Member of the Missouri House of Representatives from the 52nd district
- Incumbent
- Assumed office 2019
- Preceded by: Nathan Beard

Personal details
- Party: Republican
- Spouse: Danette
- Children: 3
- Alma mater: Northeast Missouri State University William Woods University

= Brad Pollitt =

American politician

Bradley Pollitt is an American politician. He is a Republican representing the 52nd district in the Missouri House of Representatives.

== Political career ==

In 2018, former District 52 representative Nathan Beard announced that he would not seek reelection. Pollitt ran for the open seat and defeated Democrat Dan Marshall to win. He is running for reelection in 2020.

As of June 2020, Pollitt sits on the following committees:
- Agriculture Policy
- Health and Mental Health Policy
- Special Committee on Student Accountability

== Electoral history ==
- Brad Pollitt has not yet had any opponents in Republican primary elections, thus getting nominated each time by default.
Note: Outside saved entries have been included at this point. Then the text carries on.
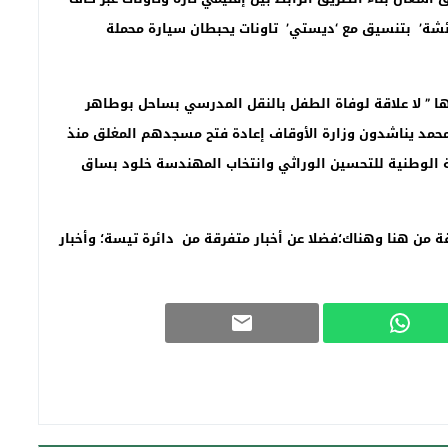
عائشة’ بتنسيق مع ‘ديستي’ تاونات يحبطان سيارة محملة
ا ” لا علاقة لوفاة الطفل بالنقل المدرسي بساحل بوطاهر
حمد يناشدون وزارة الأوقاف إعادة فتح مسجدهم المغلق منذ
ة الوطنية للتحسين الوراثي وانتخاب المهندسة خلود بساق
 من هنا وهناك؛فضلا عن أخبار متفرقة من دائرة تيسة؛ وأخبار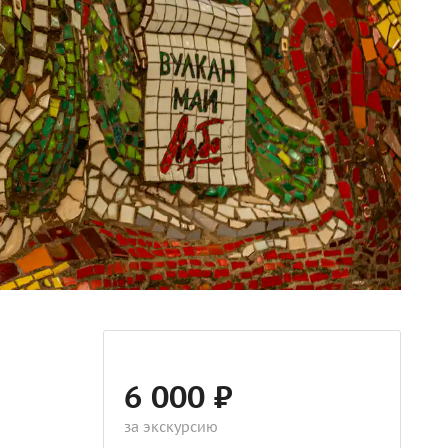
6 000 ₽
за экскурсию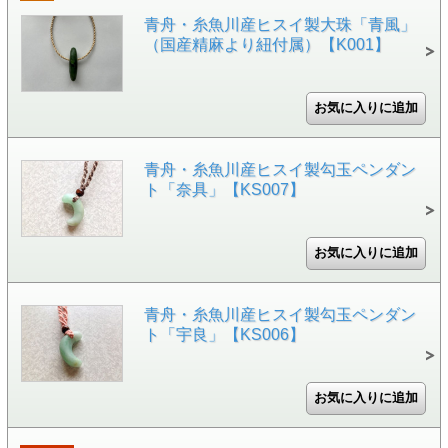
青舟・糸魚川産ヒスイ製大珠「青風」
（国産精麻より紐付属）【K001】
青舟・糸魚川産ヒスイ製勾玉ペンダン
ト「奈具」【KS007】
青舟・糸魚川産ヒスイ製勾玉ペンダン
ト「宇良」【KS006】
2018 general election: Missouri House of Representatives, District 52
| Party |  | Candidate | Votes | % |
|---|---|---|---|---|
|  | Republican | Brad Pollitt | 7,997 | 71.41% |
|  | Democratic | Dan Marshall | 3,201 | 28.59% |
| Total votes |  |  | 11,198 | 100.00% |

Missouri House of Representatives Election, November 3, 2020, District 52
| Party |  | Candidate | Votes | % | ±% |
|  | Republican | Brad Pollitt | 12,626 | 100.00% | +28.59 |
| Total votes |  |  | 12,626 | 100.00% |

Missouri House of Representatives Election, November 8, 2022, District 52
| Party |  | Candidate | Votes | % | ±% |
|  | Republican | Brad Pollitt | 7,831 | 75.13% | −24.87 |
|  | Democratic | Rene Vance | 2,592 | 24.87% | +24.87 |
| Total votes |  |  | 10,423 | 100.00% |

== Personal life ==

Pollitt holds a bachelor's degree from Northeast Missouri State University and a master's degree from William Woods University, as well as an educational specialist certificate from the University of Central Missouri. He and his wife, Danette, have three children and live in Sedalia, Missouri.